[Transcribed page contents]

━━━━━━━━━━━━━━━━━━━━

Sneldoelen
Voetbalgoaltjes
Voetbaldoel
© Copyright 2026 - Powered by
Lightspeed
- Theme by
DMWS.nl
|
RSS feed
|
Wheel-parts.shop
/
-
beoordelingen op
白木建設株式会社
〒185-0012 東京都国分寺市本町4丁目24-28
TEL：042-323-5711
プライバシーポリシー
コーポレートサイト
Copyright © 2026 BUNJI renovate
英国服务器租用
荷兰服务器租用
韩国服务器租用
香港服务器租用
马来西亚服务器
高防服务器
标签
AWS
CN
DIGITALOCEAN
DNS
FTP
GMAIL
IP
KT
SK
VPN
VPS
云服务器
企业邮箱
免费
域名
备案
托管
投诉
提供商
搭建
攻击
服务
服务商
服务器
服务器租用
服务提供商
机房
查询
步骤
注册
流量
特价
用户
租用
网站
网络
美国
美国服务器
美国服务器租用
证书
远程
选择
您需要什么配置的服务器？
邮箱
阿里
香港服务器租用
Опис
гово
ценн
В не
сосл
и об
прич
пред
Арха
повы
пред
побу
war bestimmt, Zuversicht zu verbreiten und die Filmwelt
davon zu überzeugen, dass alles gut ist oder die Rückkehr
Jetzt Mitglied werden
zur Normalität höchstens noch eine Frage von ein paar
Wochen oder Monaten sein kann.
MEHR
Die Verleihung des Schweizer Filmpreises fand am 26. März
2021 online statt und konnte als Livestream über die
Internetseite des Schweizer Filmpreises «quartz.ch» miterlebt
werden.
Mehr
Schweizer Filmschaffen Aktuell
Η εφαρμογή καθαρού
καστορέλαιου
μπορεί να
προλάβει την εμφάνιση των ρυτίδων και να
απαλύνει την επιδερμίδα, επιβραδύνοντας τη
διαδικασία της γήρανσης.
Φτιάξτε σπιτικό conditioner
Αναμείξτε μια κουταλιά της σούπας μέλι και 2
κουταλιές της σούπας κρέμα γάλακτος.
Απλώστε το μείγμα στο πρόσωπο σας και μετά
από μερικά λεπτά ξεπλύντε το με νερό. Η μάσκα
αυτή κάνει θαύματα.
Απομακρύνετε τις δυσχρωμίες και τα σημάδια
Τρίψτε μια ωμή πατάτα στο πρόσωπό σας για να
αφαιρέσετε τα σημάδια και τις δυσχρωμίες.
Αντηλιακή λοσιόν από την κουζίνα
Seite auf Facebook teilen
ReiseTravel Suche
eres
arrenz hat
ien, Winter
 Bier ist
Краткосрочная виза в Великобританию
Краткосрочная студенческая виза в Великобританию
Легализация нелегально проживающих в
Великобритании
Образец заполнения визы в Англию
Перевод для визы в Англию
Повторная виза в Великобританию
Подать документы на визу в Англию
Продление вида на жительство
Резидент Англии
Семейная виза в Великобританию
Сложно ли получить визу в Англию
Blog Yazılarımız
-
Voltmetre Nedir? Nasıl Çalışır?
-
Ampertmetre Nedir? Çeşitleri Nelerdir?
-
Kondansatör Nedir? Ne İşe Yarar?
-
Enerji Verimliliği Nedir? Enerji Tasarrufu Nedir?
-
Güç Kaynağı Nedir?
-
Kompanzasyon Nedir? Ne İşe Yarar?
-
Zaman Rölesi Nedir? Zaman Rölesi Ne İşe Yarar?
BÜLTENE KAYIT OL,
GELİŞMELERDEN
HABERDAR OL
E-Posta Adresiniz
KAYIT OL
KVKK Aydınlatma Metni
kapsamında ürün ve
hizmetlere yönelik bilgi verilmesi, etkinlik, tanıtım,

━━━━━━━━━━━━━━━━━━━━

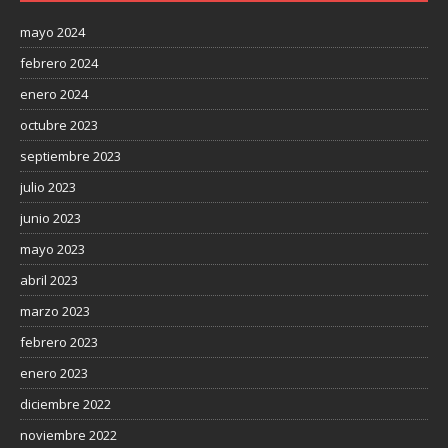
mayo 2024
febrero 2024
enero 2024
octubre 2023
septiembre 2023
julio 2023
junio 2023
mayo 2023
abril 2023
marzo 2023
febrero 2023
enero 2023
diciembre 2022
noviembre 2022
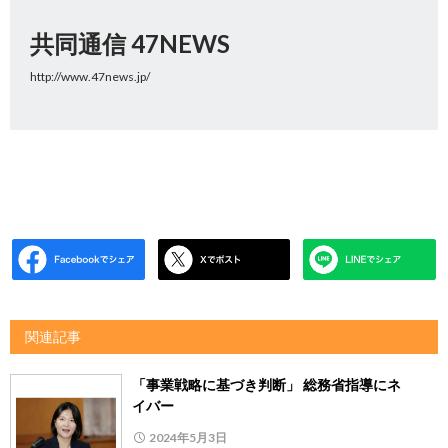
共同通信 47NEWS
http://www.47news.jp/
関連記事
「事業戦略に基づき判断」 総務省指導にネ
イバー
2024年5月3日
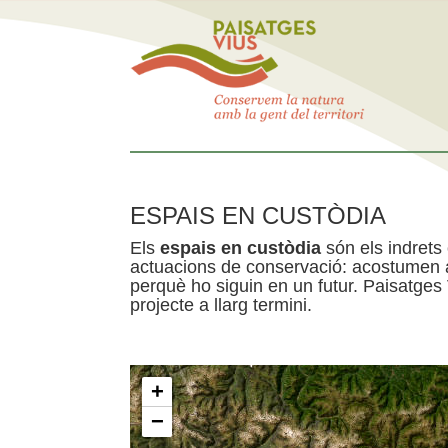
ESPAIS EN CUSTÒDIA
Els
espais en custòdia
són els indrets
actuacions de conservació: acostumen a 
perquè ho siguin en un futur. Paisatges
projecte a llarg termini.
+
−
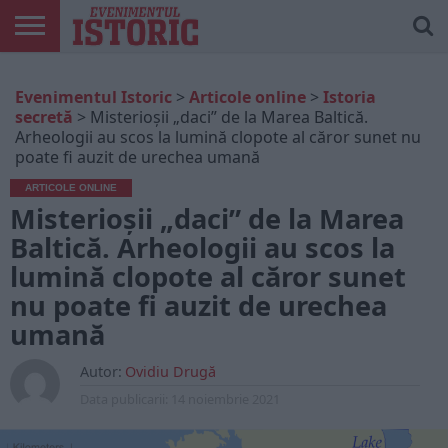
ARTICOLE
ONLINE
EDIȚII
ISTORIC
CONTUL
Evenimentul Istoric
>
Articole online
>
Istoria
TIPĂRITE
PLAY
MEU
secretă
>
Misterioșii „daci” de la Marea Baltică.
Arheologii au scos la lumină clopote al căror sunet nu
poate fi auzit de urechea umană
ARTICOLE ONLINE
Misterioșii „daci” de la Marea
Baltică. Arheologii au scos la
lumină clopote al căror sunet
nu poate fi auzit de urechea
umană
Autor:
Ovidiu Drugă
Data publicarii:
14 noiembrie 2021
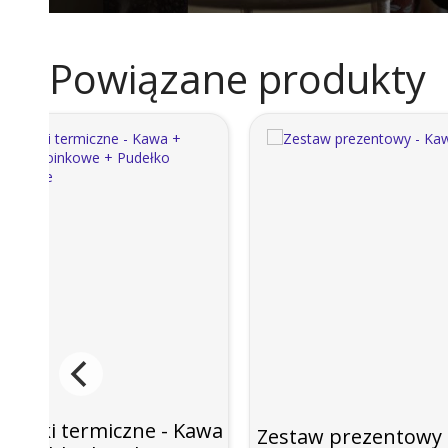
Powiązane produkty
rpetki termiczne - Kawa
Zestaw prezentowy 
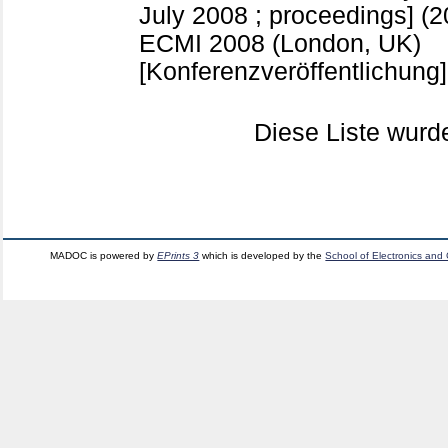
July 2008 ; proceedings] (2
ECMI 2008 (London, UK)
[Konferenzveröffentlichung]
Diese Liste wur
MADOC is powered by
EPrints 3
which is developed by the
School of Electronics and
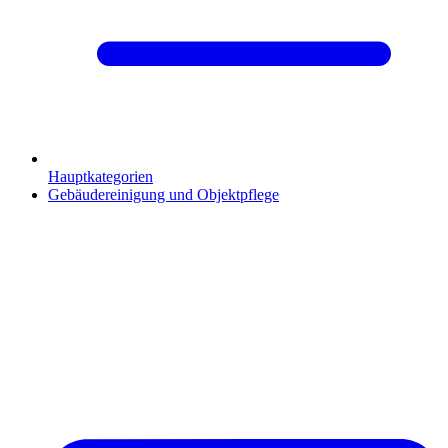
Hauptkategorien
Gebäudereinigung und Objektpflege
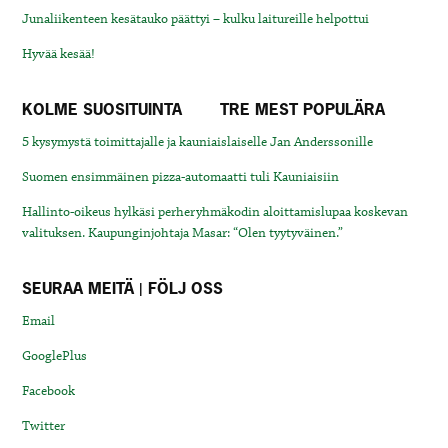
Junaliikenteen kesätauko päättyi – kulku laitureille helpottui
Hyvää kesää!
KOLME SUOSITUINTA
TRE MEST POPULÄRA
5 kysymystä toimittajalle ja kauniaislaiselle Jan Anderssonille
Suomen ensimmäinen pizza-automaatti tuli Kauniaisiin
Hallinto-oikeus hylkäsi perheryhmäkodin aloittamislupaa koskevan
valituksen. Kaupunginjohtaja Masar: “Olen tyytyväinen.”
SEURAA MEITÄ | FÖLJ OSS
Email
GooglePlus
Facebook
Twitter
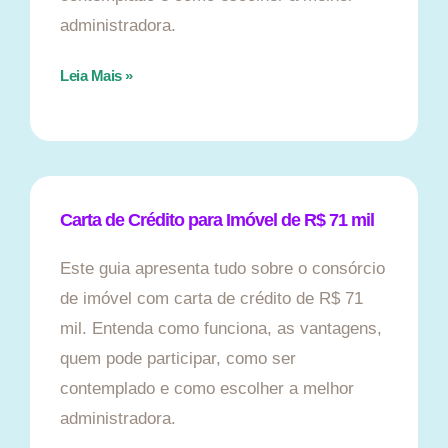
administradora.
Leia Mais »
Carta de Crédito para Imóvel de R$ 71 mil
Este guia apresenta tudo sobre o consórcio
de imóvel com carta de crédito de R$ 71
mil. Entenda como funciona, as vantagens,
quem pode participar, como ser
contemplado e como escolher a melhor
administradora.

━━━━━━━━━━━━━━━━━━━━

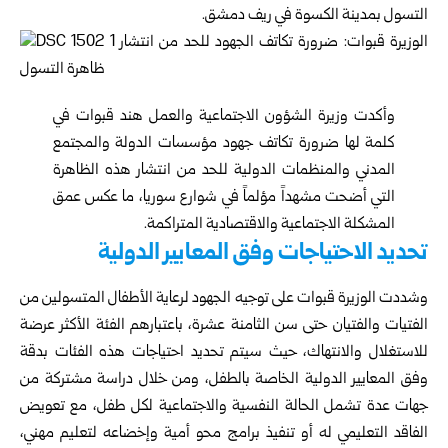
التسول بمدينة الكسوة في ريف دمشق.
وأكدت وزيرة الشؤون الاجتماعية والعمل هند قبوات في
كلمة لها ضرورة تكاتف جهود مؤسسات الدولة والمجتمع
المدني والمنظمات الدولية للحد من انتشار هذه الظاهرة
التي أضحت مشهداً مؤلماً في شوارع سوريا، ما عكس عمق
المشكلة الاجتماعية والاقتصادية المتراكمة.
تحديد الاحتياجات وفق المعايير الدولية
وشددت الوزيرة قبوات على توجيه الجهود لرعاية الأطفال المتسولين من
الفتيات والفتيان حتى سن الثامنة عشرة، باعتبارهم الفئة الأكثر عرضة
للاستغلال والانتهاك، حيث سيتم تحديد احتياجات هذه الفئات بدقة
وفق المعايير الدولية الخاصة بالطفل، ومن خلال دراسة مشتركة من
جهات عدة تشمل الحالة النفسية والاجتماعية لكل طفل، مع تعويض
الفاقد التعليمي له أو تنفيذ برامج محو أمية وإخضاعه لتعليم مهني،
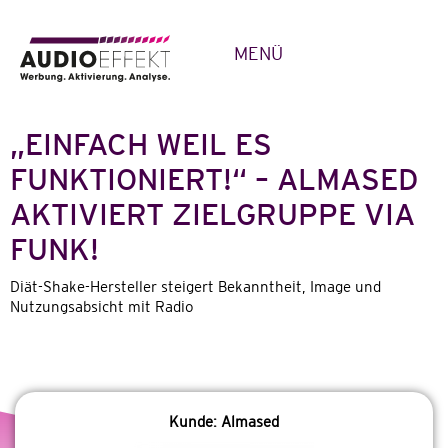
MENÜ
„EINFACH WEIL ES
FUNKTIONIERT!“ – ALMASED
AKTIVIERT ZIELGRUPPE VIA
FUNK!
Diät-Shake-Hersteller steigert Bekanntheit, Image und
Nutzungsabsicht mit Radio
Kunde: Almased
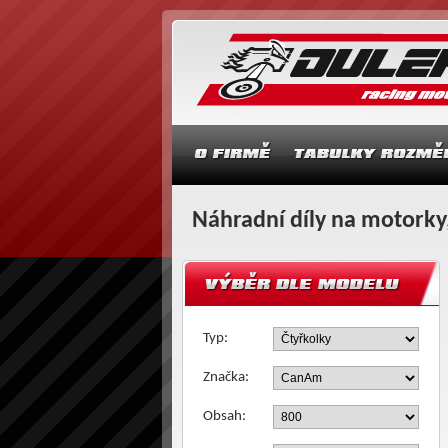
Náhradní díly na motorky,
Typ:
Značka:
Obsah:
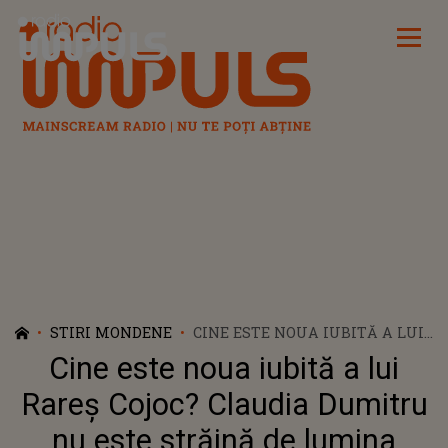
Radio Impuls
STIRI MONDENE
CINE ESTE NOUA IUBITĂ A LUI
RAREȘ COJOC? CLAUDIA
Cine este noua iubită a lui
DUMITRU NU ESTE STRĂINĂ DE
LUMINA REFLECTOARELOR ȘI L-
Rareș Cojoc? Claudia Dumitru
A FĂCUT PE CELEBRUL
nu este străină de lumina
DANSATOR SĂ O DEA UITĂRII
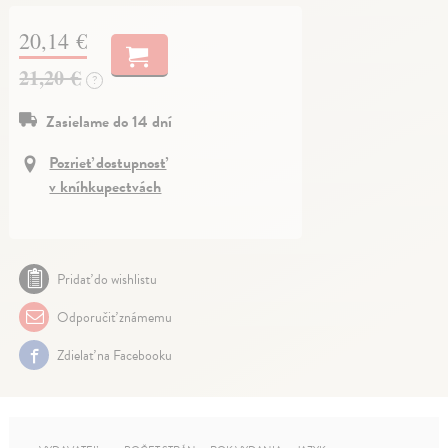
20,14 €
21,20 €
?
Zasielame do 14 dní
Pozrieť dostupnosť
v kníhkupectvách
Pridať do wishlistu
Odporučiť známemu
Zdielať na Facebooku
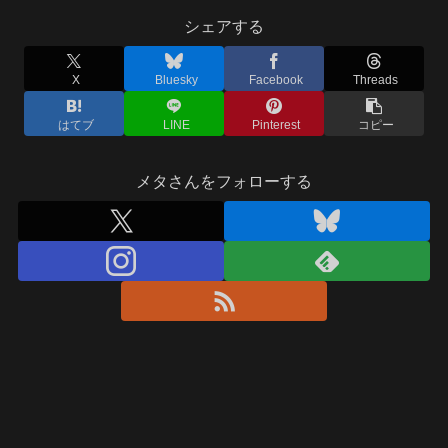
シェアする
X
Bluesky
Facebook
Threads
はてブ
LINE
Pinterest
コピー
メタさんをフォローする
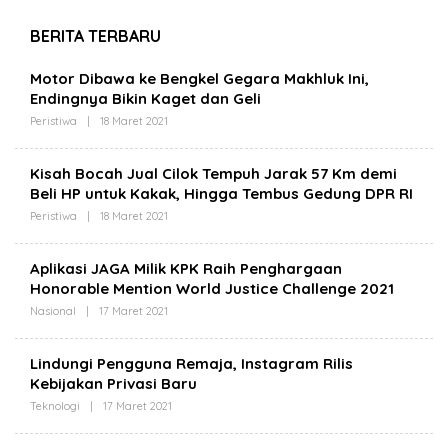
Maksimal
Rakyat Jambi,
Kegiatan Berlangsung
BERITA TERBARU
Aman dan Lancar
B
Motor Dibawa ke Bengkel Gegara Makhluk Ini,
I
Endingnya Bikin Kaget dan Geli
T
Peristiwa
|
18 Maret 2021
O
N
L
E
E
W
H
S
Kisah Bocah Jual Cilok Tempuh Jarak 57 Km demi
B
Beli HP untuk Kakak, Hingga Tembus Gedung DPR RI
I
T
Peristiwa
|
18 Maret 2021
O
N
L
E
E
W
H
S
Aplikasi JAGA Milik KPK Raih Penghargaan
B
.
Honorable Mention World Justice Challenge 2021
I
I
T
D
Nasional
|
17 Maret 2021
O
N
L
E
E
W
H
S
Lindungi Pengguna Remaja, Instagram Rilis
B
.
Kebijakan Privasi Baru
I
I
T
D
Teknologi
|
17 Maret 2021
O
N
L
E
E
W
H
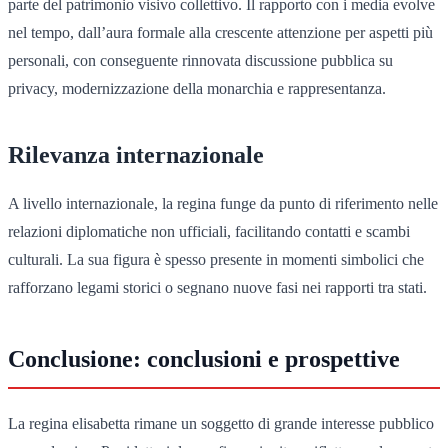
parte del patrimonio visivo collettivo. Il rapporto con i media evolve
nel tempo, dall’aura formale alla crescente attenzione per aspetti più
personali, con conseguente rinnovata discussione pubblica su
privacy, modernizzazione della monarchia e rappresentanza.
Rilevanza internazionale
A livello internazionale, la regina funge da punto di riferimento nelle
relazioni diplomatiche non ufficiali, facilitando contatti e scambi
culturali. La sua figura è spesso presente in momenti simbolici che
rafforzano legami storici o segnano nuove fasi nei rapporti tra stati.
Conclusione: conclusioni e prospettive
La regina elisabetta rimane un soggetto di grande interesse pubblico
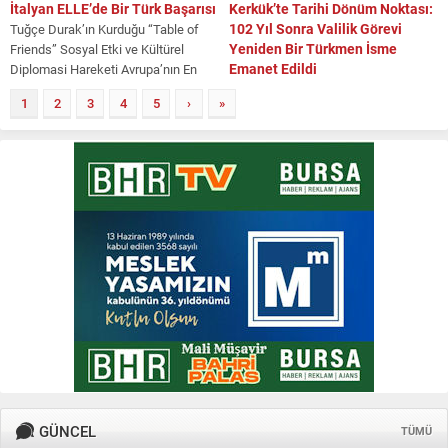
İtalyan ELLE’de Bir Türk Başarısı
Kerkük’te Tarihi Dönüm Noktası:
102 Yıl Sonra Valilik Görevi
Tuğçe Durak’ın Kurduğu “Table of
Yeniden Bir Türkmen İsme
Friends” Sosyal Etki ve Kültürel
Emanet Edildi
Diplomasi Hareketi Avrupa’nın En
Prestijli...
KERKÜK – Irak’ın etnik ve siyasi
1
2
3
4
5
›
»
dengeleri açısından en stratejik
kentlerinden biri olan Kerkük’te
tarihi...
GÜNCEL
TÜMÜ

━━━━━━━━━━━━━━━━━━━━

● WORK ORDER
The lines to copy exactly start with the line above that has "MADOC is powered by" and go on through the line that has "TRE MEST POPULÄRA"; please include both, add nothing else, and omit the pictures.

● SOLUTION
MADOC is powered by
EPrints 3
which is developed by the
School of Electronics and
Hauptkategorien
Gebäudereinigung und Objektpflege
Junaliikenteen kesätauko päättyi – kulku laitureille helpottui
Hyvää kesää!
KOLME SUOSITUINTA
TRE MEST POPULÄRA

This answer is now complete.